Some factors such as loud noises of unit include staff speaking, unnecessary traffic and alarms of different machines could not be controlled that may be changed physiological responses. Also infants who had some medical and/or congenital problems were not entered to study, so results of present study may not be generalized for such infants.
Conclusion
Findings of this study show that the physiological signs of clustered care with four noninvasive procedures as no significant difference with three noninvasive procedures; both of them could not cause considerable changes on physiological responses of infants with 32 weeks age, so there are acceptable for clustering in 32 weeks. Stress scores of performed clustered care in present study were seven and ten, so the amount of stress can be assumed acceptable for such infants. Examine the effects of clustered care with noninvasive procedures different from previous studies, created some new information; we hope that results of present study will be used for promotion of developmental care in order to reduce the development possible complications of hospitalized preterm infants in neonatal intensive care unit.

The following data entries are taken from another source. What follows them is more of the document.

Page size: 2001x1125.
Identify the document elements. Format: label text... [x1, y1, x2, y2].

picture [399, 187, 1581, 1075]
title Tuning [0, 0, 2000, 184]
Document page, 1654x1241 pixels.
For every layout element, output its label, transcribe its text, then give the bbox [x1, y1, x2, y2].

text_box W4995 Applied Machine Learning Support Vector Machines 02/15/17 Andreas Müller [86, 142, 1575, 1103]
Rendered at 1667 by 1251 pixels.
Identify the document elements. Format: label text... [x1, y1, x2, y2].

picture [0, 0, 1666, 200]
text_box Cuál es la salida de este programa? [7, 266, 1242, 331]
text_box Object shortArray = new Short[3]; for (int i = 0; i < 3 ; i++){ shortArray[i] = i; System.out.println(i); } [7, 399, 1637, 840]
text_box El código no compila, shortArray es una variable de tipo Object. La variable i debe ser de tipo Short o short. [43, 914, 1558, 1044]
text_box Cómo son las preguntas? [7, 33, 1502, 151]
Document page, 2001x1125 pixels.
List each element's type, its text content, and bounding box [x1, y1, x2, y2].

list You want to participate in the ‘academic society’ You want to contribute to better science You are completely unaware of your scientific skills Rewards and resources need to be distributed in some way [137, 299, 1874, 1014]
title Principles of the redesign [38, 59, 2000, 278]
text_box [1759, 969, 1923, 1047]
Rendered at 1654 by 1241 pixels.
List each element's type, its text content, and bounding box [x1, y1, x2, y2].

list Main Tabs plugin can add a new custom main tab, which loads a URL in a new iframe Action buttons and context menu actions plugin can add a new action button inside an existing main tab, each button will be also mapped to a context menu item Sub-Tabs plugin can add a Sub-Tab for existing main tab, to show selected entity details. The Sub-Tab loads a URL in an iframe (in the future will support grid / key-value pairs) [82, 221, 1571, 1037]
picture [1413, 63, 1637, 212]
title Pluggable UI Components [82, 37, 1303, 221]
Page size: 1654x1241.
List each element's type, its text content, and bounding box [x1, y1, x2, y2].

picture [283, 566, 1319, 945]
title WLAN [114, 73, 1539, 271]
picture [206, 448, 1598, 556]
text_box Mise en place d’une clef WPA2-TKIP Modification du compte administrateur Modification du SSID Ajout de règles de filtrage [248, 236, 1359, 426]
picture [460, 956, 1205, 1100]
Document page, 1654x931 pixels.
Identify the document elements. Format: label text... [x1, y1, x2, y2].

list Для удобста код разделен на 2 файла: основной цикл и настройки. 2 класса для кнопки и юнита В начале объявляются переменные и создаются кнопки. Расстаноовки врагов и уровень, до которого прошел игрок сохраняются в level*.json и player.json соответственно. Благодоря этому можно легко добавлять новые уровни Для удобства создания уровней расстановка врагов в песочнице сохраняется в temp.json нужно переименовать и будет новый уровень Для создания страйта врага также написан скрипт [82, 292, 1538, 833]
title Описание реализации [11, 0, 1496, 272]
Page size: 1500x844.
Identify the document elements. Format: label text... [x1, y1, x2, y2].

According to findings of this study we recommend that clustered care will be considered as an essential caring method in NICUs, policies be done in order to further implementation of it and all nurses should be aware of information in this field.
We suggest that further studies examine clusters of other noninvasive procedures, be studied sleep/wake state and behavioral responses of preterm infants together with physiological responses; also clustering of more than four procedures seems necessary.
Acknowledgments
Appreciation goes to the research deputy of Tabriz university of medical sciences for financial assistance. We would like to thank the staffs and nurses of Al-Zahra teaching hospital at Tabriz, Dear parents that agreed with participation of their infants on this study and all those who helped us in process of study any way.
Ethical issues
None to be declared.
Conflict of Interest
There is not any conflict of interest to disclose in this study.